Some UK children as young as 12 years old reported being heavy alcohol drinkers, claiming to quaff at least 28 units a week on a recent Schools Health Education Unit (SHEU) survey, while government health guidelines allow grown men 21.
According to the BBC and the Daily Star, the independent non-profit educational organization SHEU surveyed more than 83, 000 British students aged 10 to 15 in 1,100 primary schools, asking the kids over 100 questions about their day to day health-related behaviors, and found:
Describing their alcohol drinking over the past week, 11 percent of the children aged 14 and 15 admitted to downing more than ten alcoholic drinks during that period; 20 percent claimed they drank at least one pint of cider; nearly a third responded they drank at least one pint of beer; and boys favored beer, lager and cider, while girls more often chose wine and spirits.
Dr.
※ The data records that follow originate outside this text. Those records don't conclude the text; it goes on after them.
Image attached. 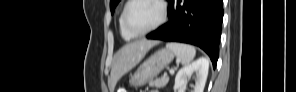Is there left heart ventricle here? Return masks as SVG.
<instances>
[{"instance_id":"b2bd125f","label":"left heart ventricle","mask_w":296,"mask_h":92,"mask_svg":"<svg viewBox=\"0 0 296 92\" xmlns=\"http://www.w3.org/2000/svg\"><path fill=\"white\" fill-rule=\"evenodd\" d=\"M160 17L158 4L150 0L134 2L127 14L129 26L134 31H144L153 26Z\"/></svg>"}]
</instances>
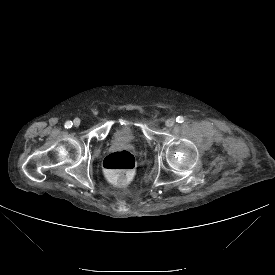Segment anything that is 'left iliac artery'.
<instances>
[{"instance_id":"left-iliac-artery-1","label":"left iliac artery","mask_w":275,"mask_h":275,"mask_svg":"<svg viewBox=\"0 0 275 275\" xmlns=\"http://www.w3.org/2000/svg\"><path fill=\"white\" fill-rule=\"evenodd\" d=\"M176 122L182 123V122H184V118H183L182 116H178V117L176 118Z\"/></svg>"}]
</instances>
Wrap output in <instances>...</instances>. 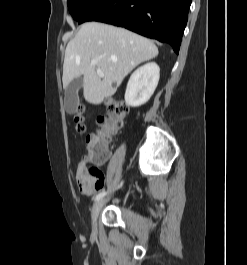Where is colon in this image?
Here are the masks:
<instances>
[{
  "label": "colon",
  "instance_id": "obj_1",
  "mask_svg": "<svg viewBox=\"0 0 247 265\" xmlns=\"http://www.w3.org/2000/svg\"><path fill=\"white\" fill-rule=\"evenodd\" d=\"M107 109L108 114L97 120L96 130L86 136L87 154L83 158V164L86 172L91 176L102 174L99 167L109 159L108 145L123 128L129 111L126 103L115 99L107 102ZM74 121L76 130L83 134L86 126L81 105L74 116Z\"/></svg>",
  "mask_w": 247,
  "mask_h": 265
}]
</instances>
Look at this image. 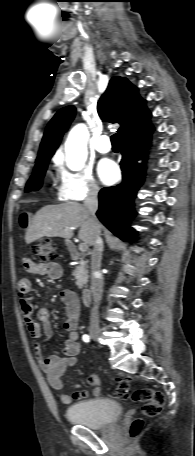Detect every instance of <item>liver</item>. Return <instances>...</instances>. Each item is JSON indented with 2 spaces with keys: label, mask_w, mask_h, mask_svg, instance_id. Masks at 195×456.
Wrapping results in <instances>:
<instances>
[{
  "label": "liver",
  "mask_w": 195,
  "mask_h": 456,
  "mask_svg": "<svg viewBox=\"0 0 195 456\" xmlns=\"http://www.w3.org/2000/svg\"><path fill=\"white\" fill-rule=\"evenodd\" d=\"M77 227H80L78 237L87 246H92L95 233L84 205L77 202L47 205L42 207L31 220L26 231L25 241L32 243L44 236L69 240L73 236V230Z\"/></svg>",
  "instance_id": "obj_1"
}]
</instances>
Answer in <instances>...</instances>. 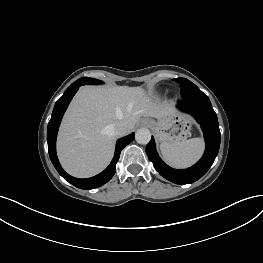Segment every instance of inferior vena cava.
Wrapping results in <instances>:
<instances>
[{
    "mask_svg": "<svg viewBox=\"0 0 263 263\" xmlns=\"http://www.w3.org/2000/svg\"><path fill=\"white\" fill-rule=\"evenodd\" d=\"M106 129L113 135V136H123L126 134V125L125 123L118 121L115 124L108 125Z\"/></svg>",
    "mask_w": 263,
    "mask_h": 263,
    "instance_id": "inferior-vena-cava-1",
    "label": "inferior vena cava"
}]
</instances>
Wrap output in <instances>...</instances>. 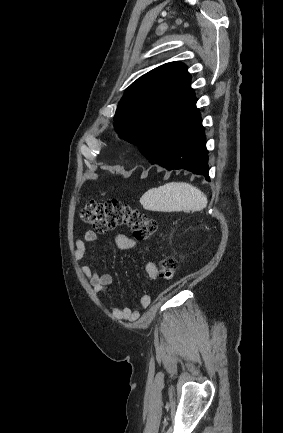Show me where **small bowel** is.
<instances>
[{"label":"small bowel","instance_id":"c3829d8e","mask_svg":"<svg viewBox=\"0 0 283 433\" xmlns=\"http://www.w3.org/2000/svg\"><path fill=\"white\" fill-rule=\"evenodd\" d=\"M98 239L97 233L92 230L85 231L83 238L75 241V258L81 260L86 253V243H94ZM114 245L120 250H127L137 246V242L124 233H119L114 237ZM145 251H148L147 246H142ZM82 273L87 277L96 294L106 293L112 283V277L109 274L100 273L96 269L89 266L81 267ZM145 272L149 279L155 280L158 275V269L155 263L148 262L145 265ZM151 302V297L148 294L141 296L139 300V309H146ZM113 317L119 321L133 322L140 316L139 310H131L126 307L113 306L111 309Z\"/></svg>","mask_w":283,"mask_h":433}]
</instances>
David Regis from SHUE told the BBC the survey showed good and bad news:
"We've got an increasing number of pupils who are saying as far as they're concerned, alcohol is not for them at all, so the number of teetotallers has been going up in recent years, but we've also seen those youngsters that do drink maybe more likely than ever to go over the top."
A Department of Health spokesman responded that children under 15 should not be drinking any alcohol, and stated its drug strategy for young people included alcohol misuse prevention measures:
"We are... doubling the maximum fine for under-age alcohol sales to £20,000 and extending the period of voluntary closure that can be given as an alternative to prosecution for persistent under-age selling from 48 hours to two weeks."
The SHEU study also found significant numbers of girls were skipping meals in efforts to attain "ideal" figures; kids were eating fewer fresh fruits and vegetables as they grew older; and over half of the females 14 and 15 years old were taking painkillers every day.